In our previous blog, we established the essential elements of a digital twin:
- The digital twin is a functional, system model of the real-world object.
- The digital twin’s data elements relating to the real-world object include: identity, time series, current data, contextual data and events. You can use the twin to query the state of the real world object and receive updates and notifications.
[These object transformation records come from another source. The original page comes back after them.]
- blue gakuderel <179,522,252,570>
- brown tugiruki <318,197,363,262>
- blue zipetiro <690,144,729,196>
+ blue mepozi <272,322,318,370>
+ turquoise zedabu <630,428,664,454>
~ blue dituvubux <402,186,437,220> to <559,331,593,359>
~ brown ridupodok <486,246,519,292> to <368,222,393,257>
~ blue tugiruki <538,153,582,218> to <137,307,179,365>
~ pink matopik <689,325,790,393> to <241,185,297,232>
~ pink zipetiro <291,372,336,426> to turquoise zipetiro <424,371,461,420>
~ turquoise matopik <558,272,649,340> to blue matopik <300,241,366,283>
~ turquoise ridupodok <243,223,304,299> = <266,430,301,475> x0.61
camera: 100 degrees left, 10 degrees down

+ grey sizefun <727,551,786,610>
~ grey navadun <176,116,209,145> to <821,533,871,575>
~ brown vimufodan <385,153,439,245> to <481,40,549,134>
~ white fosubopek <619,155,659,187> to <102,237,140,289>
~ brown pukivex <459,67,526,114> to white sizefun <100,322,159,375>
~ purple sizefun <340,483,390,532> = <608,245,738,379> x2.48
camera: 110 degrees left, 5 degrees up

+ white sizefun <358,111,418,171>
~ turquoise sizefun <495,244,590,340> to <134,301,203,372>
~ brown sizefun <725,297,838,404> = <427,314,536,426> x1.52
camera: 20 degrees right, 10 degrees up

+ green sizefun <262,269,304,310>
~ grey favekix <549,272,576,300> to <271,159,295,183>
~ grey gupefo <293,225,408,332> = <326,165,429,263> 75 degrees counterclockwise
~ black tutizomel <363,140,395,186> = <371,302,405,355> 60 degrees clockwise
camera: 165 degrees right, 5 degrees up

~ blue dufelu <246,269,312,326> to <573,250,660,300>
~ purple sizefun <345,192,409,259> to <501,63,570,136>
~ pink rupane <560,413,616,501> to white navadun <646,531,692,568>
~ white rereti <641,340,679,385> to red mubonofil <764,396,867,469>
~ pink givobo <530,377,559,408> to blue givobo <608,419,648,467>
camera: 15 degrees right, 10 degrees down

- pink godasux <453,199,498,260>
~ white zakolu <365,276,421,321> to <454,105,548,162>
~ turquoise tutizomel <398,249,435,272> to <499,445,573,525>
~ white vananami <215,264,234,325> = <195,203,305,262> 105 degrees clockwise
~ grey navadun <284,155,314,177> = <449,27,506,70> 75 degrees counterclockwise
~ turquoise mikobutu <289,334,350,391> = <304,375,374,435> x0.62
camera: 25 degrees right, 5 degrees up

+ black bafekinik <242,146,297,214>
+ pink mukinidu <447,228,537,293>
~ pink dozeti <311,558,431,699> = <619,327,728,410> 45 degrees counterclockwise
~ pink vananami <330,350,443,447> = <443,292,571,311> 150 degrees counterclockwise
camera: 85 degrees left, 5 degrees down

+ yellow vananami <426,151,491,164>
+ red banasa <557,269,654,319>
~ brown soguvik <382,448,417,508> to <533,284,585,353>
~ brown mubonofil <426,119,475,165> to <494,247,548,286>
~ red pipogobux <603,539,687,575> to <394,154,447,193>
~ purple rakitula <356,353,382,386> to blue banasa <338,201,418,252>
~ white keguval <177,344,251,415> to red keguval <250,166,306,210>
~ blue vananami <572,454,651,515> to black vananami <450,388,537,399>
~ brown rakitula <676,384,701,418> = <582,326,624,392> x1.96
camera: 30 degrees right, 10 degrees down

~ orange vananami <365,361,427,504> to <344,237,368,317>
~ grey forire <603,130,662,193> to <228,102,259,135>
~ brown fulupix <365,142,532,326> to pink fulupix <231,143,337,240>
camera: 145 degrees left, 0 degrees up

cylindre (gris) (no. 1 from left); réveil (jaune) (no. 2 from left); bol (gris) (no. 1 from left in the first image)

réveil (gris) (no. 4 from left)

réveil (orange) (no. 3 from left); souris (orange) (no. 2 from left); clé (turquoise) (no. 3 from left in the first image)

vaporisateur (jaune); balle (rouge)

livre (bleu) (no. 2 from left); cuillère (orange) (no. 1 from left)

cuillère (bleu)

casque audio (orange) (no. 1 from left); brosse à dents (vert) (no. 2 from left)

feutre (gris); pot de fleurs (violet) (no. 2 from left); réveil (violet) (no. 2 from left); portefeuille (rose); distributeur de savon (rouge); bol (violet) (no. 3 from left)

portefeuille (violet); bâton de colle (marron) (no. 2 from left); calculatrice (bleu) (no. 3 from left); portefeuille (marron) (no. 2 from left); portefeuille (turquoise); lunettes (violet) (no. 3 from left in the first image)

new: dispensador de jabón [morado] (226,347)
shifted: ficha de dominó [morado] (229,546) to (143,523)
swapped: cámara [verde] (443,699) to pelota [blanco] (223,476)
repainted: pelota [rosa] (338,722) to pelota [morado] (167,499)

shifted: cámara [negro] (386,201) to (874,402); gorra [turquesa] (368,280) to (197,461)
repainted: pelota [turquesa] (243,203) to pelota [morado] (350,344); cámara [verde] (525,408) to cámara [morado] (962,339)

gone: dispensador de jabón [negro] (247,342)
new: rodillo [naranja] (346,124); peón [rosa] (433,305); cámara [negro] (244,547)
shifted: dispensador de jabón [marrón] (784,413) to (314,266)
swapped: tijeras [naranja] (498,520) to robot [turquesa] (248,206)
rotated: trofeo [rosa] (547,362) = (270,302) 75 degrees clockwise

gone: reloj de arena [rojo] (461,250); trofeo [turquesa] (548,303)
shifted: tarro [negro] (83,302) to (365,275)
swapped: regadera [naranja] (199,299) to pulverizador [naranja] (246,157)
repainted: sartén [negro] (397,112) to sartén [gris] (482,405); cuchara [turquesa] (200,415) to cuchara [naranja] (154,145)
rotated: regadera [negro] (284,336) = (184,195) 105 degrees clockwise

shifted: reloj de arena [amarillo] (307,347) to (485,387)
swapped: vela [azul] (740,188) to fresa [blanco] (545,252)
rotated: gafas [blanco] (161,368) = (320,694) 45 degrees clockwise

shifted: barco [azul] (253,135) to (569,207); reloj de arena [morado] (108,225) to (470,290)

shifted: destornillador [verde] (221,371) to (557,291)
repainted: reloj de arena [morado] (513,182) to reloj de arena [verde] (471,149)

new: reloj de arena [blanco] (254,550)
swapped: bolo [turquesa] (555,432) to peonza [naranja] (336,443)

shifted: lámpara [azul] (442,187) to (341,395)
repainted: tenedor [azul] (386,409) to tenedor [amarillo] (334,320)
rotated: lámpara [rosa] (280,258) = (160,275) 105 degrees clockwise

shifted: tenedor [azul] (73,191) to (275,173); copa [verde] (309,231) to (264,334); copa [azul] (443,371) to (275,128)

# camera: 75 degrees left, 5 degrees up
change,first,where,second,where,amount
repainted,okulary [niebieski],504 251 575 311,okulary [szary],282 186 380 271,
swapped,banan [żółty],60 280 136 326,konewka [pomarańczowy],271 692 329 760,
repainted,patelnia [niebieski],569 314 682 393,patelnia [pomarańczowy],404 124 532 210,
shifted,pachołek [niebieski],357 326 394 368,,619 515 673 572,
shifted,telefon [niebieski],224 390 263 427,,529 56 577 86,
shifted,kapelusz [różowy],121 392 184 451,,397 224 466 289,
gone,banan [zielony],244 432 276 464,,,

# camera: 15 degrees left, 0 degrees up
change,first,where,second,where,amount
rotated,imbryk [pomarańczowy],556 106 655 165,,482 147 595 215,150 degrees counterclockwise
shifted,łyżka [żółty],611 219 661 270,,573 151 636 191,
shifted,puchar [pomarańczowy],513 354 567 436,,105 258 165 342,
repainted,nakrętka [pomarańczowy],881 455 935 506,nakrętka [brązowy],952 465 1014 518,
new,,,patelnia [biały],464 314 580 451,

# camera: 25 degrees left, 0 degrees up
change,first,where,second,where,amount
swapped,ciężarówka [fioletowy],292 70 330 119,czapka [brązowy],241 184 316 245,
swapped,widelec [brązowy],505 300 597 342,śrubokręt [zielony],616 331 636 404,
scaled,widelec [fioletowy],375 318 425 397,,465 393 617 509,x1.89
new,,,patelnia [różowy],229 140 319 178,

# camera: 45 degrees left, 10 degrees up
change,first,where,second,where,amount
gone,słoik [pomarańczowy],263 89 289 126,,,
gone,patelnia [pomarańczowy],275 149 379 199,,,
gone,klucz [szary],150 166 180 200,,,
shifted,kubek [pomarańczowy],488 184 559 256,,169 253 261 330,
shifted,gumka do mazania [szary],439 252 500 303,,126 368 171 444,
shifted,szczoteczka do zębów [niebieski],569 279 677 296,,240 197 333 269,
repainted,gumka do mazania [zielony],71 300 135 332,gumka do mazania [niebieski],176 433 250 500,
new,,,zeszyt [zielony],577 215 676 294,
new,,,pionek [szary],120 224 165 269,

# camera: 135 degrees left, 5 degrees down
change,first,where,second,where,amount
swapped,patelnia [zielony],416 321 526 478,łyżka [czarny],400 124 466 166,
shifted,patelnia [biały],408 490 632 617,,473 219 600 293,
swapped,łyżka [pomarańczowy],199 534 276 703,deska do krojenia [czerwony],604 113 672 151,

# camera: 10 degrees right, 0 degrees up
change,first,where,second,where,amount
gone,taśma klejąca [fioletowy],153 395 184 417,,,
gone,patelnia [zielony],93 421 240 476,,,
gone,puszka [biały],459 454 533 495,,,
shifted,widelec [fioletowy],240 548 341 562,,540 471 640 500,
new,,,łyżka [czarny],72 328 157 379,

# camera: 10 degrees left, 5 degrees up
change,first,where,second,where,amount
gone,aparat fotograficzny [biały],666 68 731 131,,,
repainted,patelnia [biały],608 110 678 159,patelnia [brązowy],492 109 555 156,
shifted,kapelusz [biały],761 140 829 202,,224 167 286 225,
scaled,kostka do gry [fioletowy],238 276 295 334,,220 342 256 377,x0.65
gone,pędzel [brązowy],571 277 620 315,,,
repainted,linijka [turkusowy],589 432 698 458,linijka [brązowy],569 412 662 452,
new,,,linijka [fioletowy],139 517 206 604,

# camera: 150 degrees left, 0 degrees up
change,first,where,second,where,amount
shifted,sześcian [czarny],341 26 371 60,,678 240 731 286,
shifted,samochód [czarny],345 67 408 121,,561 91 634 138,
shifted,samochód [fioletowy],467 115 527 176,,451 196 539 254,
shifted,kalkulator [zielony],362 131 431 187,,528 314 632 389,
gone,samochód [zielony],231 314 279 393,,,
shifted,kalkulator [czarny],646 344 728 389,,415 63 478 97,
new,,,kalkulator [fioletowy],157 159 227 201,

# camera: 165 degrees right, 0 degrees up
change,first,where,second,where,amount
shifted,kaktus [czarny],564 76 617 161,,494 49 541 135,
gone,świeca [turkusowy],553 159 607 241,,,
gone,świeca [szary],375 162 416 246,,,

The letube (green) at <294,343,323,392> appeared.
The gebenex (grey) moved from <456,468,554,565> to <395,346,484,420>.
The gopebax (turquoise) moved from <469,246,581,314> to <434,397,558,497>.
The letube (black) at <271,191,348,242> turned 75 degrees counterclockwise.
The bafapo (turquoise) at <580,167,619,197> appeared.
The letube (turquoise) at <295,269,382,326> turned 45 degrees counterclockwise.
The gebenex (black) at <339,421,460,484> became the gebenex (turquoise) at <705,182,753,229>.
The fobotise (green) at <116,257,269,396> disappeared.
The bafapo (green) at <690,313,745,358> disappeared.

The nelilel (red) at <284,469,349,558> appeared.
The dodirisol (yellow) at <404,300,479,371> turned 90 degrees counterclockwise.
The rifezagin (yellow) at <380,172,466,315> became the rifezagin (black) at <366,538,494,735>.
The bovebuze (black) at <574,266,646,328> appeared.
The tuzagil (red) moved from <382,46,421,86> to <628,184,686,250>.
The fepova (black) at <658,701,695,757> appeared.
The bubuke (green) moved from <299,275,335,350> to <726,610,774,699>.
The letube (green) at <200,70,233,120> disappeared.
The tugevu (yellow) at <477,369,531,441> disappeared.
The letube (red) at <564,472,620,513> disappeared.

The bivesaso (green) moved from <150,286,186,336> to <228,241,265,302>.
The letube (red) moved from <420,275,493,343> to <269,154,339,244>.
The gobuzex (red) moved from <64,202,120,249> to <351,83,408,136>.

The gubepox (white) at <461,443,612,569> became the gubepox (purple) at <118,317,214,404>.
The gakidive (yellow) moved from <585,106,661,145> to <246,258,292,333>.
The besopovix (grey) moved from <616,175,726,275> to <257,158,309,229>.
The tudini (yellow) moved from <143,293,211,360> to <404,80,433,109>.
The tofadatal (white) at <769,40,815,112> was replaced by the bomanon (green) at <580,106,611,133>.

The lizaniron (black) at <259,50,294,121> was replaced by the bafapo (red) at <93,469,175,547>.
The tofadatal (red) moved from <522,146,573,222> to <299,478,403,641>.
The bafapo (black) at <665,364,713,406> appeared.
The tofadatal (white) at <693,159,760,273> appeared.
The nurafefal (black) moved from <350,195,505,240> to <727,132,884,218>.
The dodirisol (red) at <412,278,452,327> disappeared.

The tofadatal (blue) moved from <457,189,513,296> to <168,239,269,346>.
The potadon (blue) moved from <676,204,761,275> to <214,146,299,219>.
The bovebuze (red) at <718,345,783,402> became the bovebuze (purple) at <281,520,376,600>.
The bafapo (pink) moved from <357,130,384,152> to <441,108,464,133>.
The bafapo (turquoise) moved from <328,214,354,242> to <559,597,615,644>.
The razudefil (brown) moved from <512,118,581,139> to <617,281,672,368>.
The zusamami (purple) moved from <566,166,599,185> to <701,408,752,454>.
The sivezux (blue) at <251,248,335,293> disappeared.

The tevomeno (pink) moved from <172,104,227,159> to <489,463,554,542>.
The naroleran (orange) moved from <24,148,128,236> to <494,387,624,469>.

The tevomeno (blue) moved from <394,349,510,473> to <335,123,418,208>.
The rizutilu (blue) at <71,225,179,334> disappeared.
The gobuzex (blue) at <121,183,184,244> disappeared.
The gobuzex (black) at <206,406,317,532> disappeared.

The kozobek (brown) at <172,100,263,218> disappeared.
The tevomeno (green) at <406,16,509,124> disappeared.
To date, digital twins are predominantly used in the Industrial Internet of Things, and certainly in engineering and manufacturing. For example, GE is exploring the technology for aircraft engines. Instead of relying solely on a probability based maintenance schedule and lifecycle management, a digital twin of a given engine will tell an airline or manufacturer exactly when one of its parts will fail, or whether immediate repairs are needed after the aircraft encounters a sudden hailstorm. In these cases, the real-world data taken by sensors on the engine is fed into the digital twin (itself an accurate model of the physical engine), and that digital engine can then model how any damaged or aging components might respond to that aircraft’s next flight without having to take the aircraft out of service to run diagnostic tests.
Where is digital twinning headed in the future? Digital twins of humans could include rich biometric and medical data for analysis and predictive diagnosis. Digital twins of an organization could help define the details of business processes and ecosystem interactions for strategic and operational decision making, and advanced simulation. Sophisticated models of places are underway, so in the future we’ll have digital twins to support smart cities.